Since the consumption of carbon-dioxide by the green plants ceases towards evening, the tension of this gas in the water must rise and this must have the effect of inducing positive heliotropism or increasing its intensity.
At the same time the temperature of the water near the surface is lowered and this also increases the positive heliotropism in the organisms.
The faint light from the sky is sufficient to cause animals which are in a high degree positively heliotropic to move vertically upwards towards the light, as experiments with such pelagic animals, e.g. copepods, have shown.
When, in the morning, the absorption of carbon-dioxide by the green algae begins again and the temperature of the water rises, the animals lose their positive heliotropism, and slowly sink down or become negatively heliotropic and migrate actively downwards.
These experiments have also a bearing upon the problem of the inheritance of instincts. The character which is transmitted in this case is not the tendency to migrate periodically upwards and downwards, but the positive heliotropism. The tendency to migrate is the outcome of the fact that periodically varying external conditions induce a periodic change in the sense and intensity of the heliotropism of these animals. It is of course immaterial for the result, whether the carbon-dioxide or any other acid diffuse into the animal from the outside or whether they are produced inside in the tissue cells of the animals. Davenport and Cannon found that Daphniae, which at the beginning of the experiment, react sluggishly to light react much more quickly after they have been made to go to the light a few times. The writer is inclined to attribute this result to the effect of acids, e.g. carbon-dioxide, produced in the animals themselves in consequence of their motion. A similar effect of the acids was shown by A.D. Waller in the case of the response of nerve to stimuli.
The writer observed many years ago that winged male and female ants are positively helioptropic and that their heliotropic sensitiveness increases and reaches its maximum towards the period of nuptial flight. Since the workers show no heliotropism it looks as if an internal secretion from the sexual glands were the cause of their heliotropic sensitiveness. V.
Kellogg has observed that bees also become intensely positively heliotropic at the period of their wedding flight, in fact so much so that by letting light fall into the observation hive from above, the bees are prevented from leaving the hive through the exit at the lower end.
We notice also the reverse phenomenon, namely, that chemical changes produced in the animal destroy its heliotropism. The caterpillars of Porthesia chrysorrhoea are very strongly positively heliotropic when they are first aroused from their winter sleep. This heliotropic sensitiveness lasts only as long as they are not fed. If they are kept permanently without food they remain permanently positively heliotropic until they die from starvation. It is to be inferred that as soon as these animals take up food, a substance or substances are formed in their bodies which diminish or annihilate their heliotropic sensitiveness.
The heliotropism of animals is identical with the heliotropism of plants.
The writer has shown that the experiments on the effect of acids on the heliotropism of copepods can be repeated with the same result in Volvox.
It is therefore erroneous to try to explain these heliotropic reactions of animals on the basis of peculiarities (e.g. vision) which are not found in plants.
We may briefly discuss the question of the transmission through the sex cells of such instincts as are based upon heliotropism. This problem reduces itself simply to that of the method whereby the gametes transmit heliotropism to the larvae or to the adult. The writer has expressed the idea that all that is necessary for this transmission is the presence in the eyes (or in the skin) of the animal of a photo-sensitive substance.
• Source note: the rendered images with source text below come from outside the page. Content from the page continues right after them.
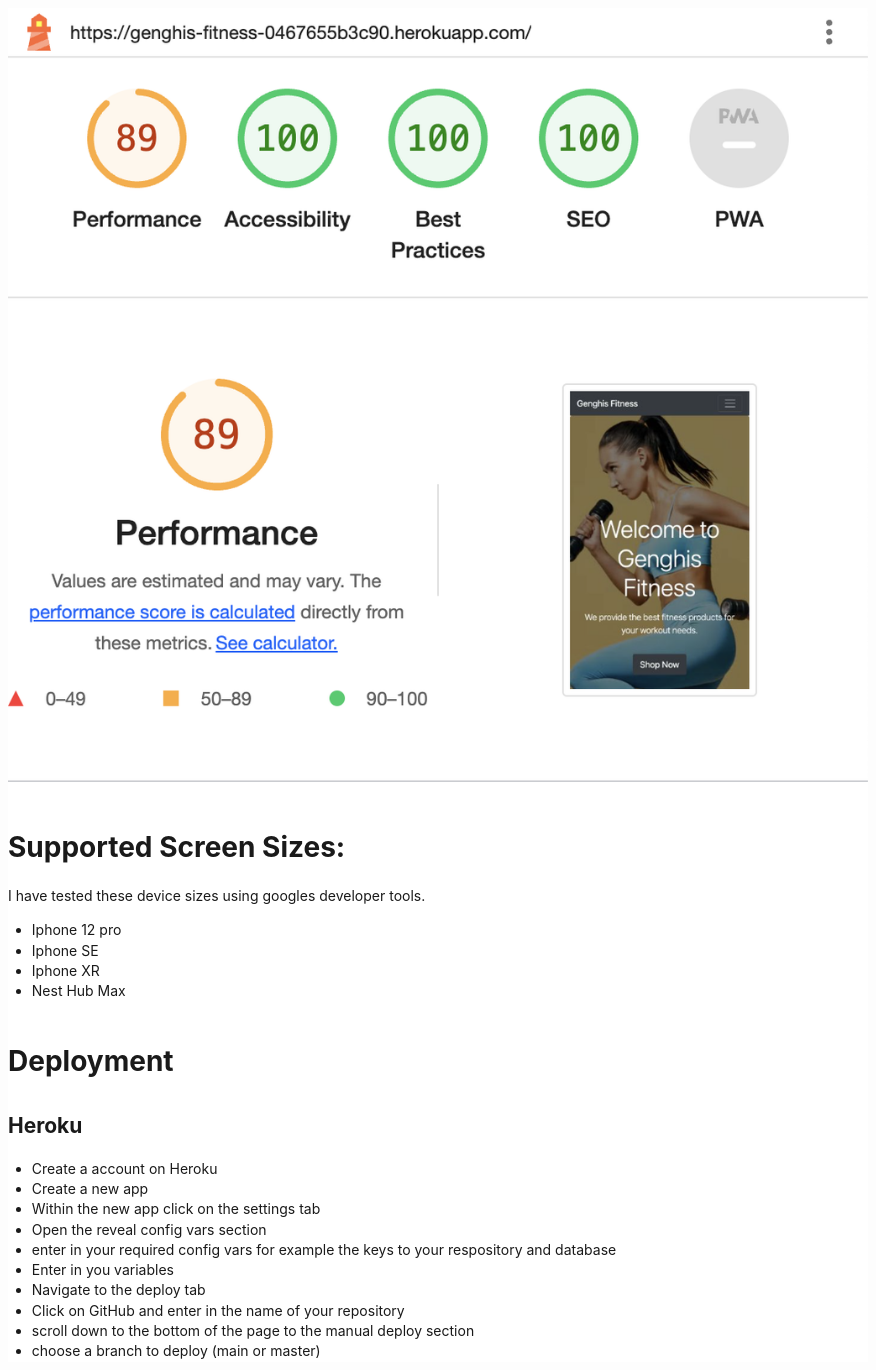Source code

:  ![Lighthouse](media/readme/lighthouse.png)

 # **Supported Screen Sizes:**
  I have tested these device sizes using googles developer tools.

  * Iphone 12 pro
  * Iphone SE
  * Iphone XR
  * Nest Hub Max

# **Deployment**
## Heroku
 * Create a account on Heroku
  * Create a new app 
  * Within the new app click on the settings tab
  * Open the reveal config vars section
   * enter in your required config vars for example the keys to your respository and database
  * Enter in you variables 
  * Navigate to the deploy tab
  * Click on GitHub and enter in the name of your repository 
  * scroll down to the bottom of the page to the manual deploy section
  * choose a branch to deploy (main or master)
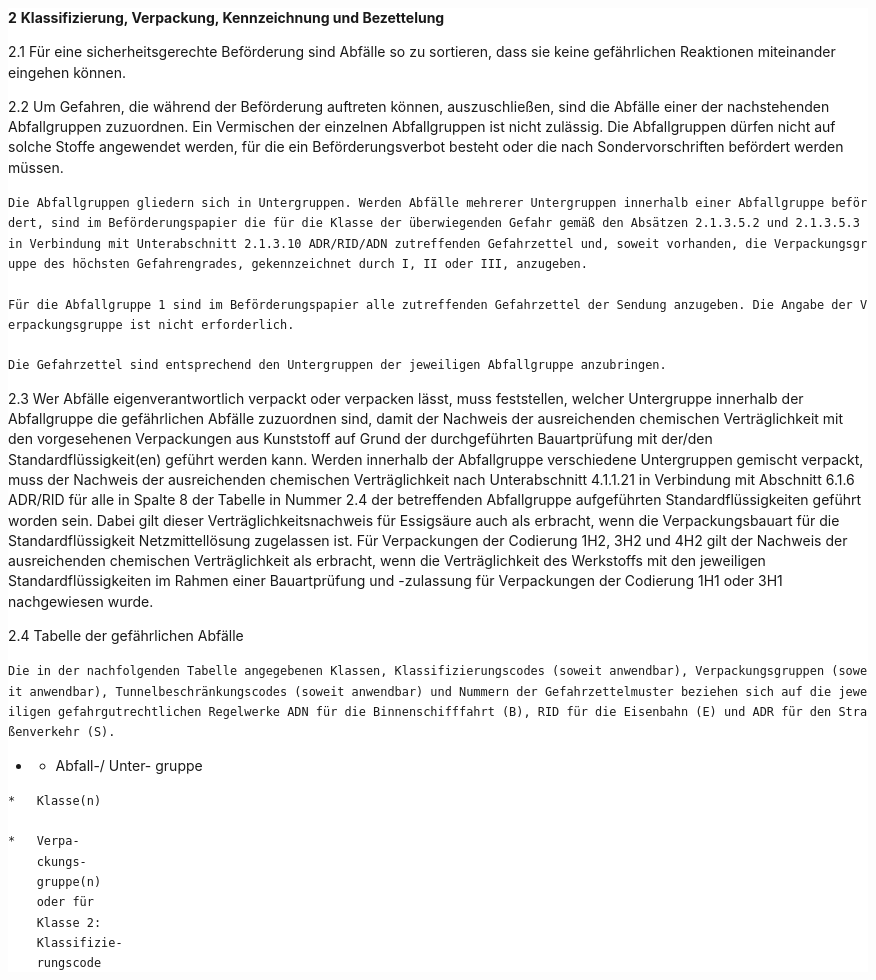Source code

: 
**2** **Klassifizierung, Verpackung, Kennzeichnung und Bezettelung**


2.1 Für eine sicherheitsgerechte Beförderung sind Abfälle so zu sortieren, dass sie keine gefährlichen Reaktionen miteinander eingehen können.


2.2 Um Gefahren, die während der Beförderung auftreten können, auszuschließen, sind die Abfälle einer der nachstehenden Abfallgruppen zuzuordnen. Ein Vermischen der einzelnen Abfallgruppen ist nicht zulässig. Die Abfallgruppen dürfen nicht auf solche Stoffe angewendet werden, für die ein Beförderungsverbot besteht oder die nach Sondervorschriften befördert werden müssen.

    Die Abfallgruppen gliedern sich in Untergruppen. Werden Abfälle mehrerer Untergruppen innerhalb einer Abfallgruppe befördert, sind im Beförderungspapier die für die Klasse der überwiegenden Gefahr gemäß den Absätzen 2.1.3.5.2 und 2.1.3.5.3 in Verbindung mit Unterabschnitt 2.1.3.10 ADR/RID/ADN zutreffenden Gefahrzettel und, soweit vorhanden, die Verpackungsgruppe des höchsten Gefahrengrades, gekennzeichnet durch I, II oder III, anzugeben.

    Für die Abfallgruppe 1 sind im Beförderungspapier alle zutreffenden Gefahrzettel der Sendung anzugeben. Die Angabe der Verpackungsgruppe ist nicht erforderlich.

    Die Gefahrzettel sind entsprechend den Untergruppen der jeweiligen Abfallgruppe anzubringen.


2.3 Wer Abfälle eigenverantwortlich verpackt oder verpacken lässt, muss feststellen, welcher Untergruppe innerhalb der Abfallgruppe die gefährlichen Abfälle zuzuordnen sind, damit der Nachweis der ausreichenden chemischen Verträglichkeit mit den vorgesehenen Verpackungen aus Kunststoff auf Grund der durchgeführten Bauartprüfung mit der/den Standardflüssigkeit(en) geführt werden kann. Werden innerhalb der Abfallgruppe verschiedene Untergruppen gemischt verpackt, muss der Nachweis der ausreichenden chemischen Verträglichkeit nach Unterabschnitt 4.1.1.21 in Verbindung mit Abschnitt 6.1.6 ADR/RID für alle in Spalte 8 der Tabelle in Nummer 2.4 der betreffenden Abfallgruppe aufgeführten Standardflüssigkeiten geführt worden sein. Dabei gilt dieser Verträglichkeitsnachweis für Essigsäure auch als erbracht, wenn die Verpackungsbauart für die Standardflüssigkeit Netzmittellösung zugelassen ist. Für Verpackungen der Codierung 1H2, 3H2 und 4H2 gilt der Nachweis der ausreichenden chemischen Verträglichkeit als erbracht, wenn die Verträglichkeit des Werkstoffs mit den jeweiligen Standardflüssigkeiten im Rahmen einer Bauartprüfung und -zulassung für Verpackungen der Codierung 1H1 oder 3H1 nachgewiesen wurde.


2.4 Tabelle der gefährlichen Abfälle

    Die in der nachfolgenden Tabelle angegebenen Klassen, Klassifizierungscodes (soweit anwendbar), Verpackungsgruppen (soweit anwendbar), Tunnelbeschränkungscodes (soweit anwendbar) und Nummern der Gefahrzettelmuster beziehen sich auf die jeweiligen gefahrgutrechtlichen Regelwerke ADN für die Binnenschifffahrt (B), RID für die Eisenbahn (E) und ADR für den Straßenverkehr (S).




*    *   Abfall-/
        Unter-
        gruppe

    *   Klasse(n)

    *   Verpa-
        ckungs-
        gruppe(n)
        oder für
        Klasse 2:
        Klassifizie-
        rungscode
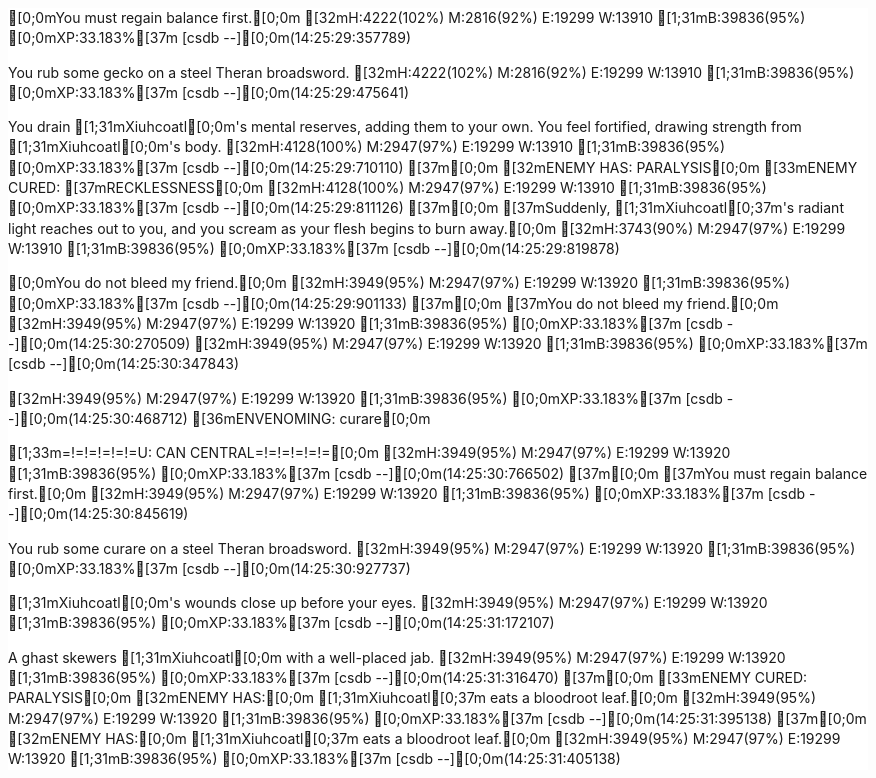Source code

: [0;0mYou must regain balance first.[0;0m
[32mH:4222(102%) M:2816(92%) E:19299 W:13910 [1;31mB:39836(95%) [0;0mXP:33.183%[37m [csdb --][0;0m(14:25:29:357789)

You rub some gecko on a steel Theran broadsword.
[32mH:4222(102%) M:2816(92%) E:19299 W:13910 [1;31mB:39836(95%) [0;0mXP:33.183%[37m [csdb --][0;0m(14:25:29:475641)

You drain [1;31mXiuhcoatl[0;0m's mental reserves, adding them to your own.
You feel fortified, drawing strength from [1;31mXiuhcoatl[0;0m's body.
[32mH:4128(100%) M:2947(97%) E:19299 W:13910 [1;31mB:39836(95%) [0;0mXP:33.183%[37m [csdb --][0;0m(14:25:29:710110)
[37m[0;0m
[32mENEMY HAS: PARALYSIS[0;0m
[33mENEMY CURED: [37mRECKLESSNESS[0;0m
[32mH:4128(100%) M:2947(97%) E:19299 W:13910 [1;31mB:39836(95%) [0;0mXP:33.183%[37m [csdb --][0;0m(14:25:29:811126)
[37m[0;0m
[37mSuddenly, [1;31mXiuhcoatl[0;37m's radiant light reaches out to you, and you scream as your flesh begins to burn away.[0;0m
[32mH:3743(90%) M:2947(97%) E:19299 W:13910 [1;31mB:39836(95%) [0;0mXP:33.183%[37m [csdb --][0;0m(14:25:29:819878)

[0;0mYou do not bleed my friend.[0;0m
[32mH:3949(95%) M:2947(97%) E:19299 W:13920 [1;31mB:39836(95%) [0;0mXP:33.183%[37m [csdb --][0;0m(14:25:29:901133)
[37m[0;0m
[37mYou do not bleed my friend.[0;0m
[32mH:3949(95%) M:2947(97%) E:19299 W:13920 [1;31mB:39836(95%) [0;0mXP:33.183%[37m [csdb --][0;0m(14:25:30:270509)
[32mH:3949(95%) M:2947(97%) E:19299 W:13920 [1;31mB:39836(95%) [0;0mXP:33.183%[37m [csdb --][0;0m(14:25:30:347843)

[32mH:3949(95%) M:2947(97%) E:19299 W:13920 [1;31mB:39836(95%) [0;0mXP:33.183%[37m [csdb --][0;0m(14:25:30:468712)
[36mENVENOMING: curare[0;0m

[1;33m=!=!=!=!=!=U: CAN CENTRAL=!=!=!=!=!=[0;0m
[32mH:3949(95%) M:2947(97%) E:19299 W:13920 [1;31mB:39836(95%) [0;0mXP:33.183%[37m [csdb --][0;0m(14:25:30:766502)
[37m[0;0m
[37mYou must regain balance first.[0;0m
[32mH:3949(95%) M:2947(97%) E:19299 W:13920 [1;31mB:39836(95%) [0;0mXP:33.183%[37m [csdb --][0;0m(14:25:30:845619)

You rub some curare on a steel Theran broadsword.
[32mH:3949(95%) M:2947(97%) E:19299 W:13920 [1;31mB:39836(95%) [0;0mXP:33.183%[37m [csdb --][0;0m(14:25:30:927737)

[1;31mXiuhcoatl[0;0m's wounds close up before your eyes.
[32mH:3949(95%) M:2947(97%) E:19299 W:13920 [1;31mB:39836(95%) [0;0mXP:33.183%[37m [csdb --][0;0m(14:25:31:172107)

A ghast skewers [1;31mXiuhcoatl[0;0m with a well-placed jab.
[32mH:3949(95%) M:2947(97%) E:19299 W:13920 [1;31mB:39836(95%) [0;0mXP:33.183%[37m [csdb --][0;0m(14:25:31:316470)
[37m[0;0m
[33mENEMY CURED: PARALYSIS[0;0m
[32mENEMY HAS:[0;0m
[1;31mXiuhcoatl[0;37m eats a bloodroot leaf.[0;0m
[32mH:3949(95%) M:2947(97%) E:19299 W:13920 [1;31mB:39836(95%) [0;0mXP:33.183%[37m [csdb --][0;0m(14:25:31:395138)
[37m[0;0m
[32mENEMY HAS:[0;0m
[1;31mXiuhcoatl[0;37m eats a bloodroot leaf.[0;0m
[32mH:3949(95%) M:2947(97%) E:19299 W:13920 [1;31mB:39836(95%) [0;0mXP:33.183%[37m [csdb --][0;0m(14:25:31:405138)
For the transmission of this the gametes need not contain anything more than a catalyser or ferment for the synthesis of the photo-sensitive substance in the body of the animal. What has been said in regard to animal heliotropism might, if space permitted, be extended, mutatis mutandis, to geotropism and stereotropism.
(c) THE TROPIC REACTIONS OF CERTAIN TISSUE-CELLS AND THE MORPHOGENETICEFFECTS OF THESE REACTIONS.
Since plant-cells show heliotropic reactions identical with those of animals, it is not surprising that certain tissue-cells also show reactions which belong to the class of tropisms. These reactions of tissue-cells are of special interest by reason of their bearing upon the inheritance of morphological characters. An example of this is found in the tiger-like marking of the yolk-sac of the embryo of Fundulus and in the marking of the young fish itself. The writer found that the former is entirely, and the latter at least in part, due to the creeping of the chromatophores upon the blood-vessels. The chromatophores are at first scattered irregularly over the yolk-sac and show their characteristic ramifications. There is at that time no definite relation between blood-vessels and chromatophores. As soon as a ramification of a chromatophore comes in contact with a blood-vessel the whole mass of the chromatophore creeps gradually on the blood-vessel and forms a complete sheath around the vessel, until finally all the chromatophores form a sheath around the vessels and no more pigment cells are found in the meshes between the vessels. Nobody who has not actually watched the process of the creeping of the chromatophores upon the blood-vessels would anticipate that the tiger-like colouration of the yolk-sac in the later stages of the development was brought about in this way. Similar facts can be observed in regard to the first marking of the embryo itself.